## Your objective:
Where an entry below contains an image, skip the image and copy the rest exactly.

## Camera calibration data:
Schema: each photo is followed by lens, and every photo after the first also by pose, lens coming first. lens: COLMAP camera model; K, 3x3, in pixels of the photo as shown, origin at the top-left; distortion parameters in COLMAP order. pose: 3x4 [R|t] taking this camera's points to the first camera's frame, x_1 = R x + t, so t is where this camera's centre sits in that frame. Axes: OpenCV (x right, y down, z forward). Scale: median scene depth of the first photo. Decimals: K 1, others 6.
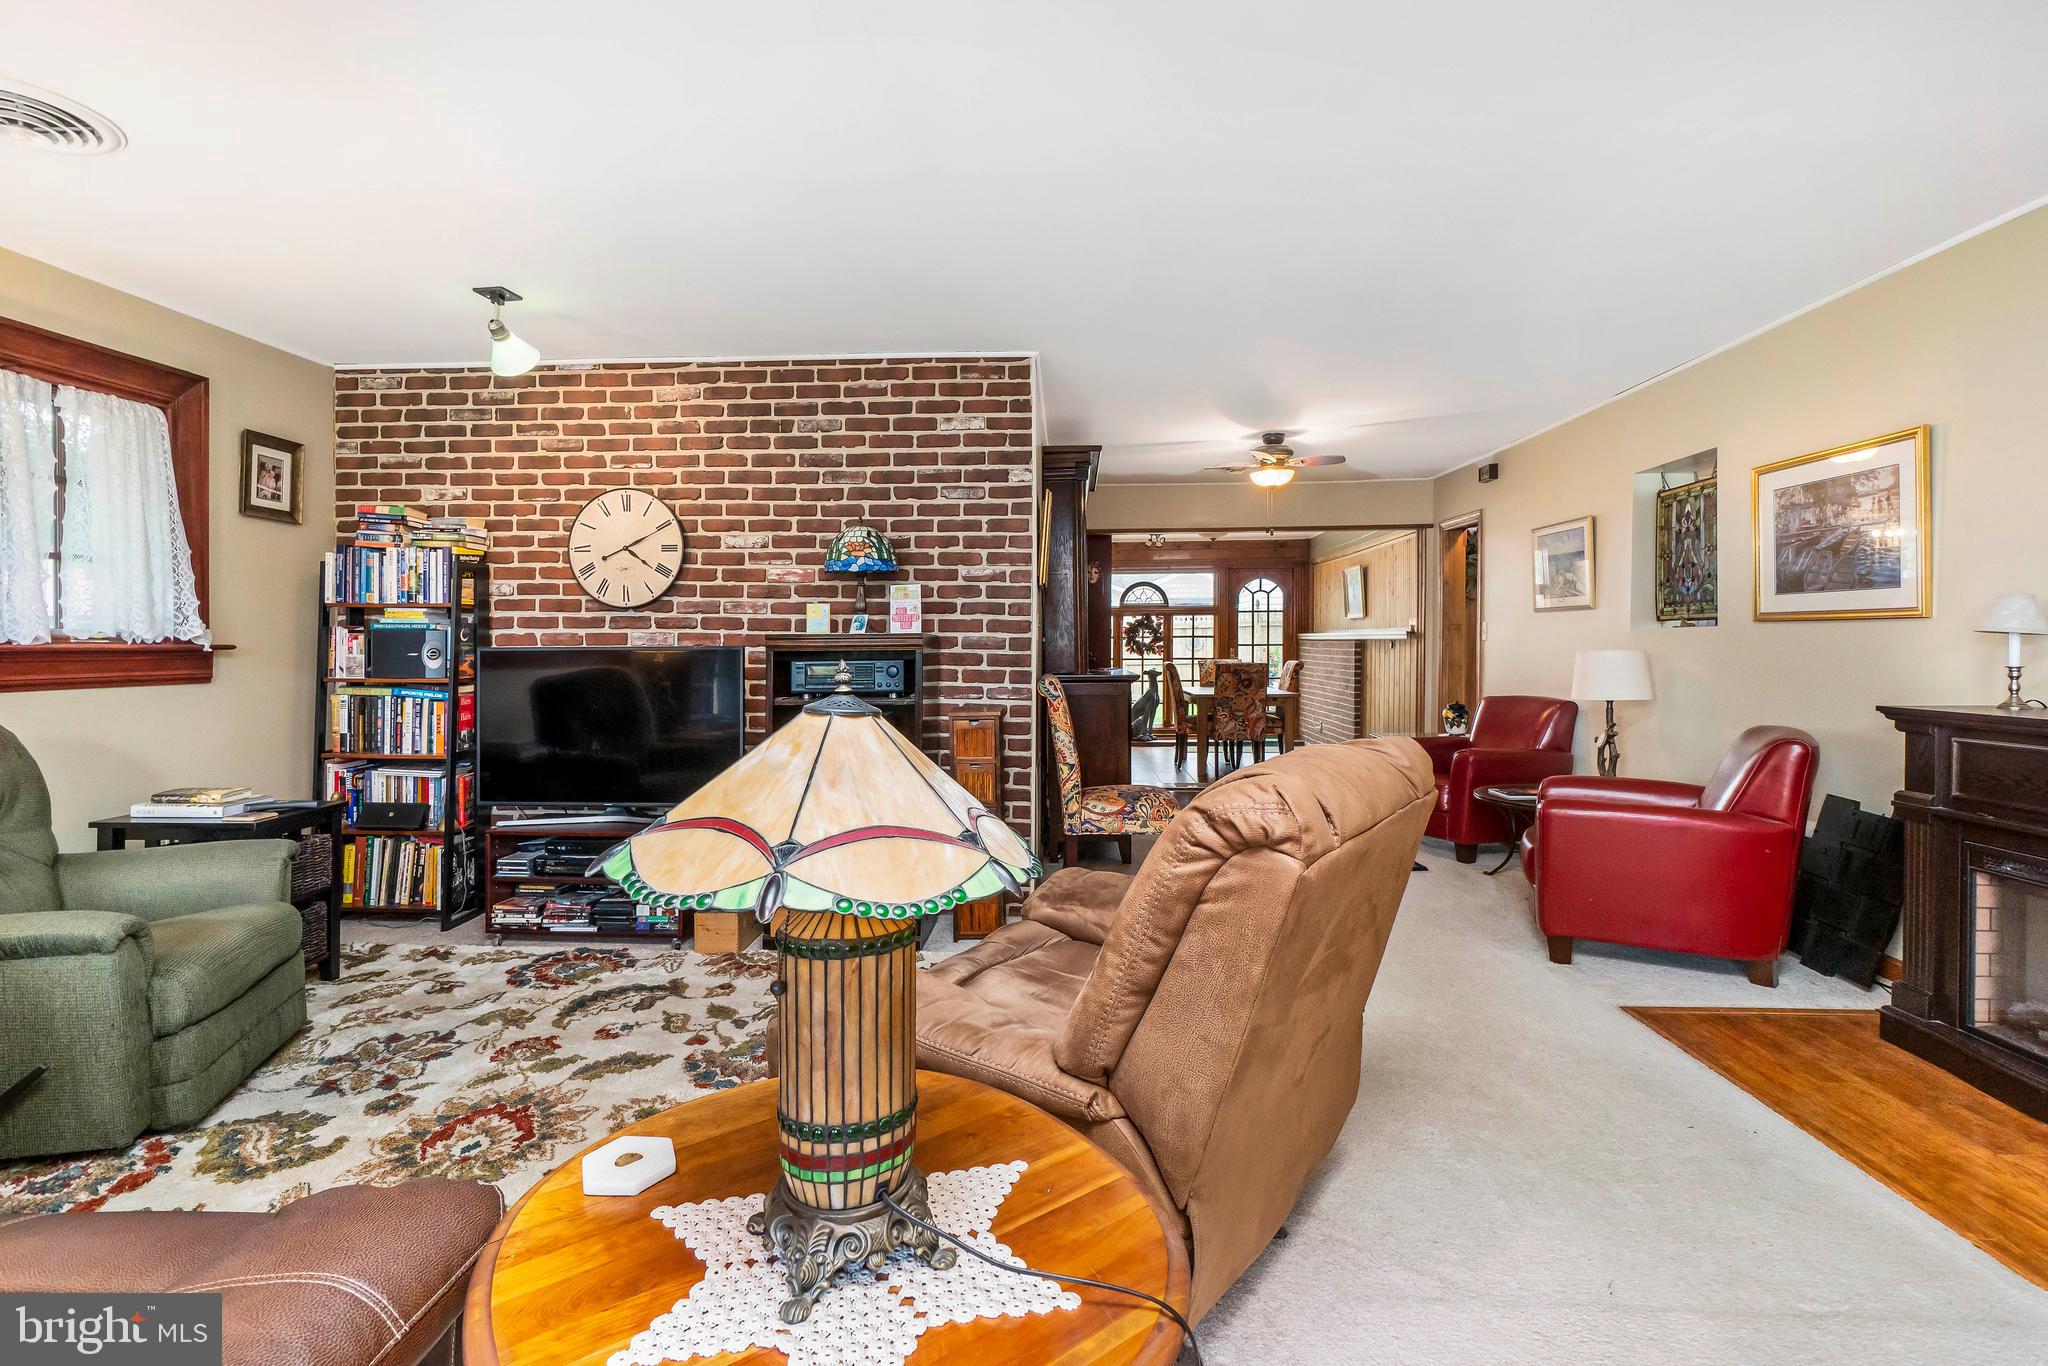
lens RADIAL K [[926.9, 0, 1023.7], [0, 926.9, 640.7], [0, 0, 1]] dist [-0.005813, -0.000365]
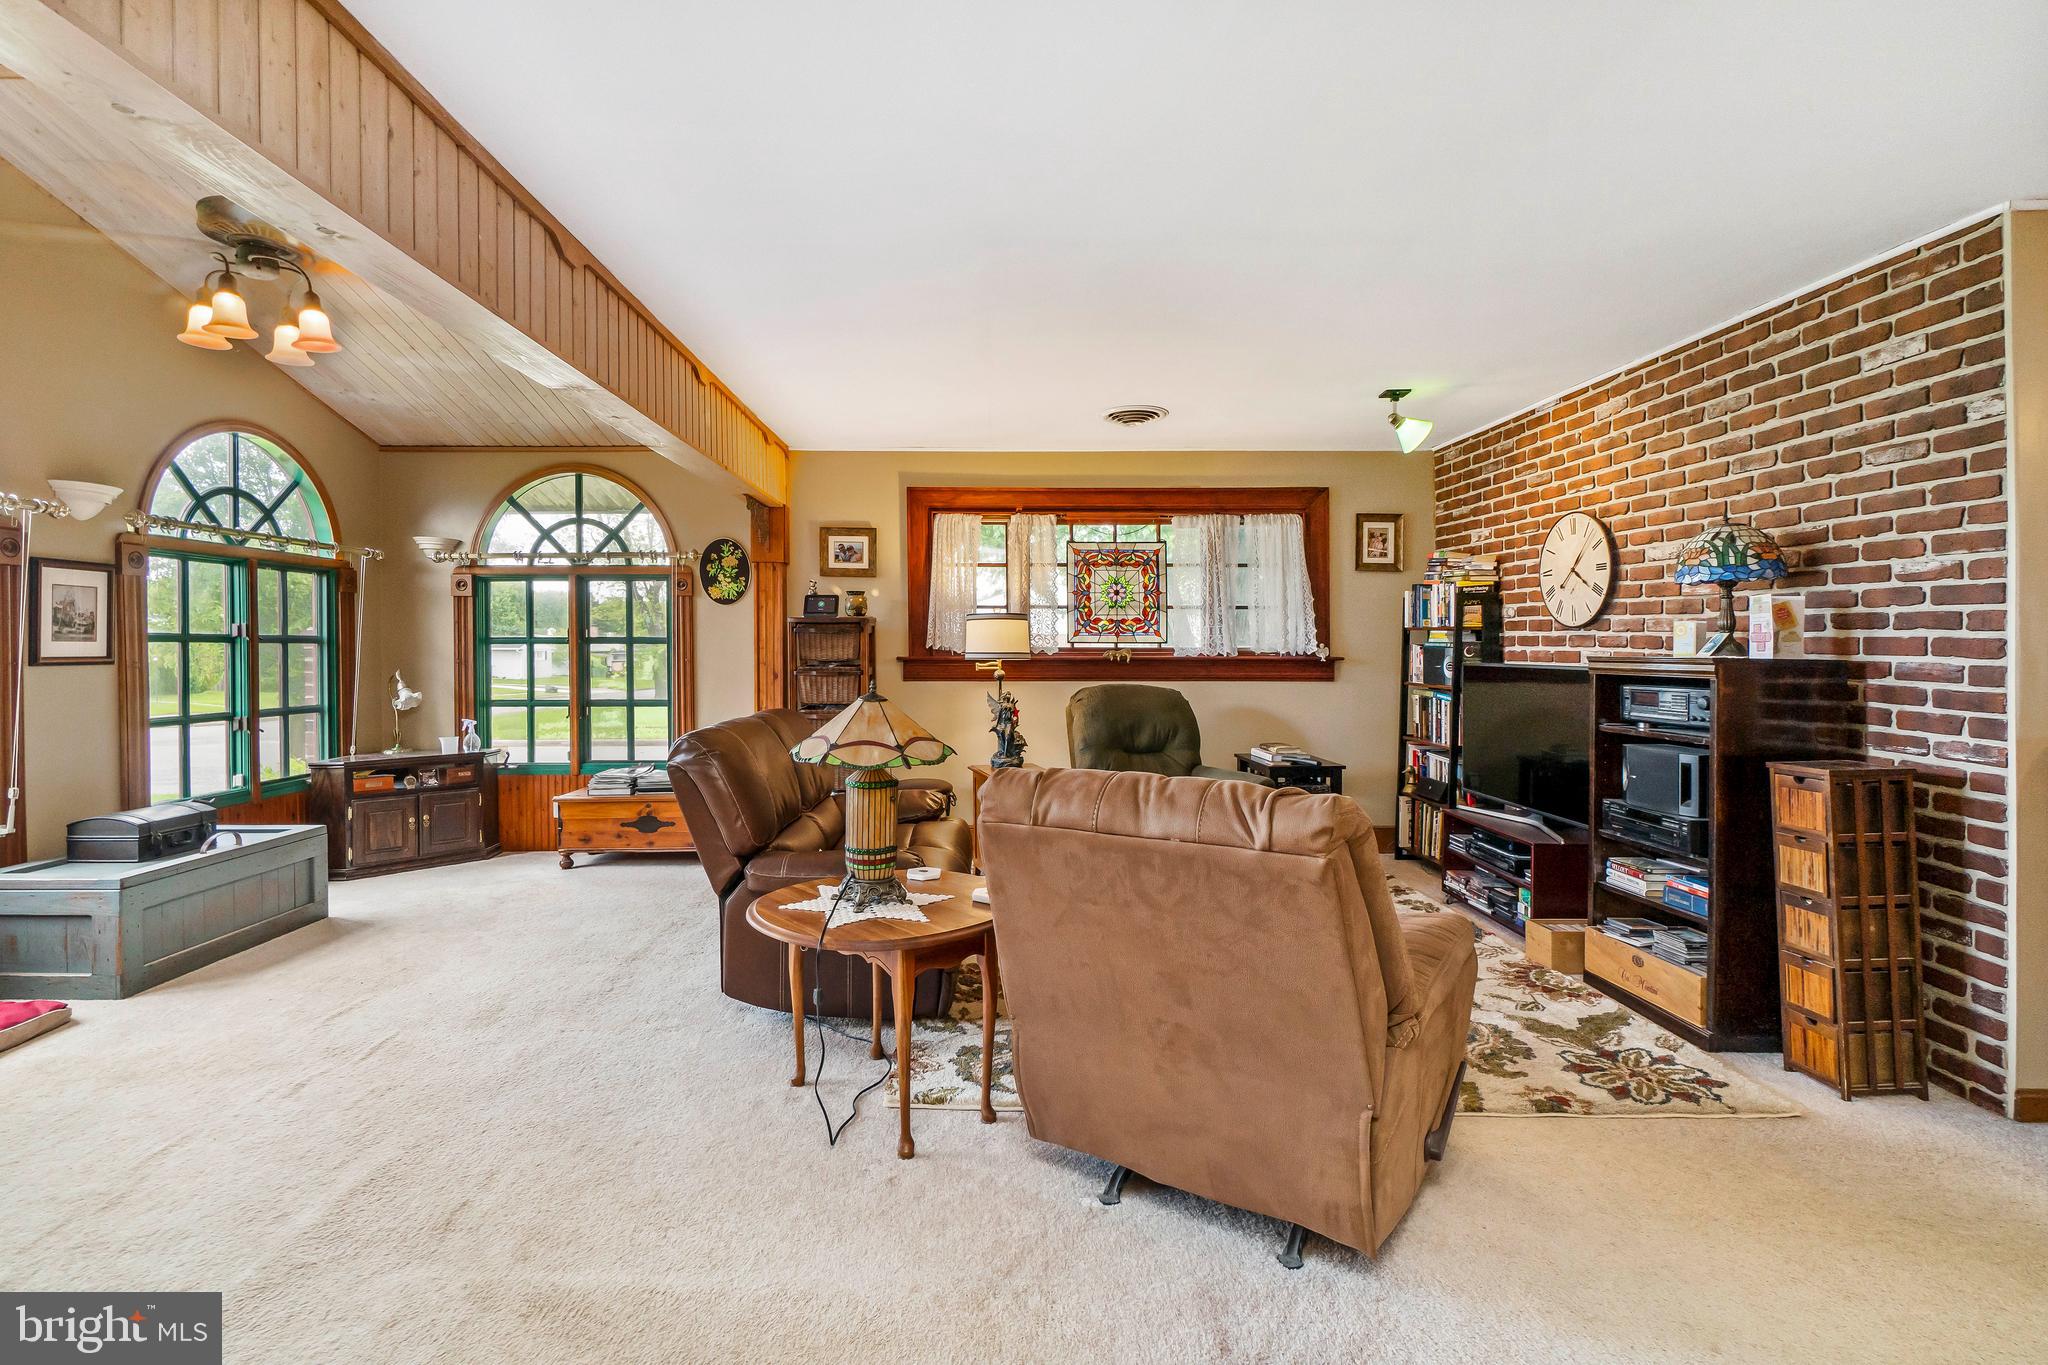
lens RADIAL K [[926.9, 0, 969.1], [0, 926.9, 653.4], [0, 0, 1]] dist [-0.005813, -0.000365]
pose [[0.046922, 0.012468, -0.998821, 0.586406], [-0.000862, 0.999922, 0.012441, -0.018895], [0.998898, 0.000277, 0.046929, 0.278904]]
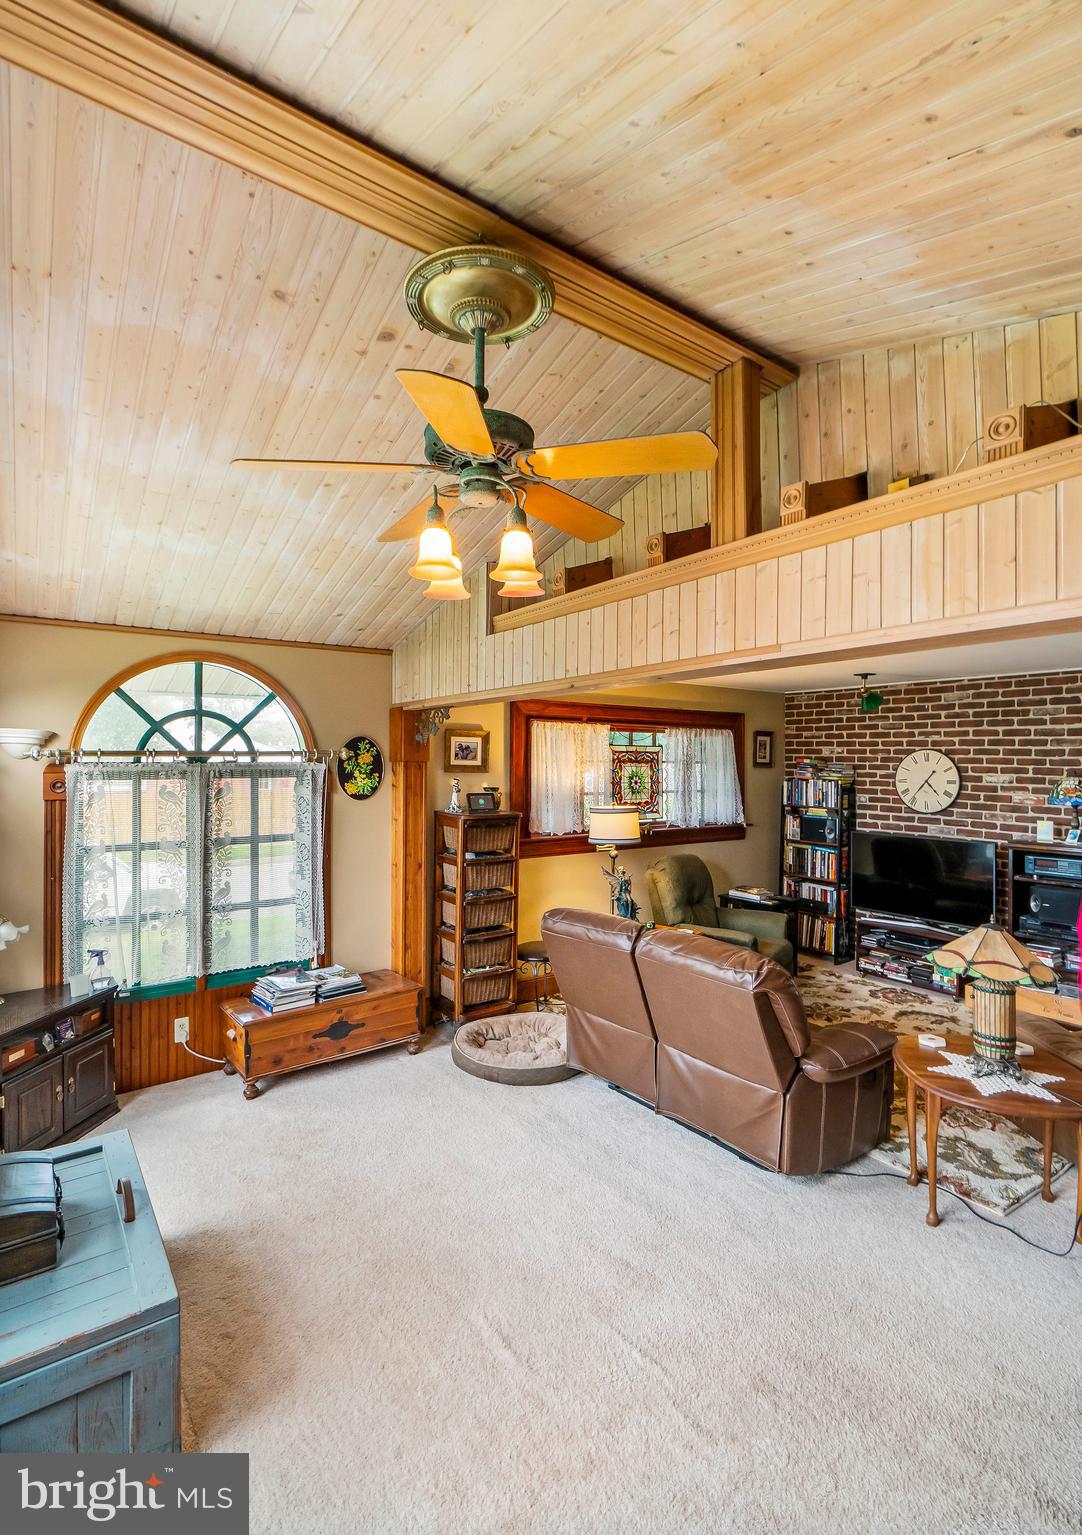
lens RADIAL K [[729.9, 0, 532.3], [0, 729.9, 751.6], [0, 0, 1]] dist [-0.000711, 0.000505]
pose [[0.624800, -0.005142, -0.780768, 0.227412], [-0.004638, 0.999936, -0.010296, -0.143393], [0.780771, 0.010054, 0.624736, -0.551011]]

## Response:
Schema: each photo is followed by lens, and every photo after the first also by pose, lens coming first. lens: COLMAP camera model; K, 3x3, in pixels of the photo as shown, origin at the top-left; distortion parameters in COLMAP order. pose: 3x4 [R|t] taking this camera's points to the first camera's frame, x_1 = R x + t, so t is where this camera's centre sits in that frame. Axes: OpenCV (x right, y down, z forward). Scale: median scene depth of the first photo. Decimals: K 1, others 6.
lens RADIAL K [[926.9, 0, 1023.7], [0, 926.9, 640.7], [0, 0, 1]] dist [-0.005813, -0.000365]
lens RADIAL K [[926.9, 0, 969.1], [0, 926.9, 653.4], [0, 0, 1]] dist [-0.005813, -0.000365]
pose [[0.046922, 0.012468, -0.998821, 0.586406], [-0.000862, 0.999922, 0.012441, -0.018895], [0.998898, 0.000277, 0.046929, 0.278904]]
lens RADIAL K [[729.9, 0, 532.3], [0, 729.9, 751.6], [0, 0, 1]] dist [-0.000711, 0.000505]
pose [[0.624800, -0.005142, -0.780768, 0.227412], [-0.004638, 0.999936, -0.010296, -0.143393], [0.780771, 0.010054, 0.624736, -0.551011]]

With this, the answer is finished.